> [Work to be completed] Write out every line of text from the items below as a JSON list of strings, one string per line, leaving out blank lines.
----
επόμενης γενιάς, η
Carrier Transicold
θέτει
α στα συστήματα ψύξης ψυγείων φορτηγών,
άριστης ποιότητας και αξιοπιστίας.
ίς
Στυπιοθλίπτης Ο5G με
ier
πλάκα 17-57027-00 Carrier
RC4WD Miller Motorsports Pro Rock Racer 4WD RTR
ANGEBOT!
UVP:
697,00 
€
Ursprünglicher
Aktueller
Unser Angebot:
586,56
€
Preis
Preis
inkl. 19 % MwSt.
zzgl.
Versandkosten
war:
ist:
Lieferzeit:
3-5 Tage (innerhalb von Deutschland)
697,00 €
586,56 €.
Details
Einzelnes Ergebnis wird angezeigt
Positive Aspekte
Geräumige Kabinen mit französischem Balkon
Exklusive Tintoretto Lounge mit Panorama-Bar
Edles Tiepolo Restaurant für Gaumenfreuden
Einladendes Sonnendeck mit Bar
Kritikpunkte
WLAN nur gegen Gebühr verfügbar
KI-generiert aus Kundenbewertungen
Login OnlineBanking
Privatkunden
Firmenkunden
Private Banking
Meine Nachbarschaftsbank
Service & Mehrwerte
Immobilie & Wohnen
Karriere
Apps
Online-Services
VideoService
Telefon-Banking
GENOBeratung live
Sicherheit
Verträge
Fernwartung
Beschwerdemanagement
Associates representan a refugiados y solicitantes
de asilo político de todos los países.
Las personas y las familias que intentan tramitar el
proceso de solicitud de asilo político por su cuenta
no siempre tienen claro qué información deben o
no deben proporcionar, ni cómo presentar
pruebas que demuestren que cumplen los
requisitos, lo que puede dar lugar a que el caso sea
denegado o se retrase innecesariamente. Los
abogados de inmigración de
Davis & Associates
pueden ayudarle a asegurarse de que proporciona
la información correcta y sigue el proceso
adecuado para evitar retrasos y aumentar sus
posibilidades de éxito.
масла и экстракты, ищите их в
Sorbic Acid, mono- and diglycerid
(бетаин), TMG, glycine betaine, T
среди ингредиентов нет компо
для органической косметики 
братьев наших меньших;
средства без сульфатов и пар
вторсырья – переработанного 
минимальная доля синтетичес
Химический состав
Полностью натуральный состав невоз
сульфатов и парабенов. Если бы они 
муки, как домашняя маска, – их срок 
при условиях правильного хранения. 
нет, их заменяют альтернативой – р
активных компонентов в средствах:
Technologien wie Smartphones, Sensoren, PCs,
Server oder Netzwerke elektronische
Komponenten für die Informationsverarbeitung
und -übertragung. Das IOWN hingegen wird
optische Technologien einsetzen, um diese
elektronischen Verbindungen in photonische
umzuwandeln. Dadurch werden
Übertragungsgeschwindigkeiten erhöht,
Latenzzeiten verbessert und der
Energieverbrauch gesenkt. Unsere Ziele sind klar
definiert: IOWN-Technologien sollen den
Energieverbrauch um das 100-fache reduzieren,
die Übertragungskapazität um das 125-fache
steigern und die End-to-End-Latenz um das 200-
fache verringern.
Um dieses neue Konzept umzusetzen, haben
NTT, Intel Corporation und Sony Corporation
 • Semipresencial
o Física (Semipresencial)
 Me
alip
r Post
----
> [Task result]
[
  "επόμενης γενιάς, η",
  "Carrier Transicold",
  "θέτει",
  "α στα συστήματα ψύξης ψυγείων φορτηγών,",
  "άριστης ποιότητας και αξιοπιστίας.",
  "ίς",
  "Στυπιοθλίπτης Ο5G με",
  "ier",
  "πλάκα 17-57027-00 Carrier",
  "RC4WD Miller Motorsports Pro Rock Racer 4WD RTR",
  "ANGEBOT!",
  "UVP:",
  "697,00 ",
  "€",
  "Ursprünglicher",
  "Aktueller",
  "Unser Angebot:",
  "586,56",
  "€",
  "Preis",
  "Preis",
  "inkl. 19 % MwSt.",
  "zzgl.",
  "Versandkosten",
  "war:",
  "ist:",
  "Lieferzeit:",
  "3-5 Tage (innerhalb von Deutschland)",
  "697,00 €",
  "586,56 €.",
  "Details",
  "Einzelnes Ergebnis wird angezeigt",
  "Positive Aspekte",
  "Geräumige Kabinen mit französischem Balkon",
  "Exklusive Tintoretto Lounge mit Panorama-Bar",
  "Edles Tiepolo Restaurant für Gaumenfreuden",
  "Einladendes Sonnendeck mit Bar",
  "Kritikpunkte",
  "WLAN nur gegen Gebühr verfügbar",
  "KI-generiert aus Kundenbewertungen",
  "Login OnlineBanking",
  "Privatkunden",
  "Firmenkunden",
  "Private Banking",
  "Meine Nachbarschaftsbank",
  "Service & Mehrwerte",
  "Immobilie & Wohnen",
  "Karriere",
  "Apps",
  "Online-Services",
  "VideoService",
  "Telefon-Banking",
  "GENOBeratung live",
  "Sicherheit",
  "Verträge",
  "Fernwartung",
  "Beschwerdemanagement",
  "Associates representan a refugiados y solicitantes",
  "de asilo político de todos los países.",
  "Las personas y las familias que intentan tramitar el",
  "proceso de solicitud de asilo político por su cuenta",
  "no siempre tienen claro qué información deben o",
  "no deben proporcionar, ni cómo presentar",
  "pruebas que demuestren que cumplen los",
  "requisitos, lo que puede dar lugar a que el caso sea",
  "denegado o se retrase innecesariamente. Los",
  "abogados de inmigración de",
  "Davis & Associates",
  "pueden ayudarle a asegurarse de que proporciona",
  "la información correcta y sigue el proceso",
  "adecuado para evitar retrasos y aumentar sus",
  "posibilidades de éxito.",
  "масла и экстракты, ищите их в",
  "Sorbic Acid, mono- and diglycerid",
  "(бетаин), TMG, glycine betaine, T",
  "среди ингредиентов нет компо",
  "для органической косметики ",
  "братьев наших меньших;",
  "средства без сульфатов и пар",
  "вторсырья – переработанного ",
  "минимальная доля синтетичес",
  "Химический состав",
  "Полностью натуральный состав невоз",
  "сульфатов и парабенов. Если бы они ",
  "муки, как домашняя маска, – их срок ",
  "при условиях правильного хранения. ",
  "нет, их заменяют альтернативой – р",
  "активных компонентов в средствах:",
  "Technologien wie Smartphones, Sensoren, PCs,",
  "Server oder Netzwerke elektronische",
  "Komponenten für die Informationsverarbeitung",
  "und -übertragung. Das IOWN hingegen wird",
  "optische Technologien einsetzen, um diese",
  "elektronischen Verbindungen in photonische",
  "umzuwandeln. Dadurch werden",
  "Übertragungsgeschwindigkeiten erhöht,",
  "Latenzzeiten verbessert und der",
  "Energieverbrauch gesenkt. Unsere Ziele sind klar",
  "definiert: IOWN-Technologien sollen den",
  "Energieverbrauch um das 100-fache reduzieren,",
  "die Übertragungskapazität um das 125-fache",
  "steigern und die End-to-End-Latenz um das 200-",
  "fache verringern.",
  "Um dieses neue Konzept umzusetzen, haben",
  "NTT, Intel Corporation und Sony Corporation",
  " • Semipresencial",
  "o Física (Semipresencial)",
  " Me",
  "alip",
  "r Post"
]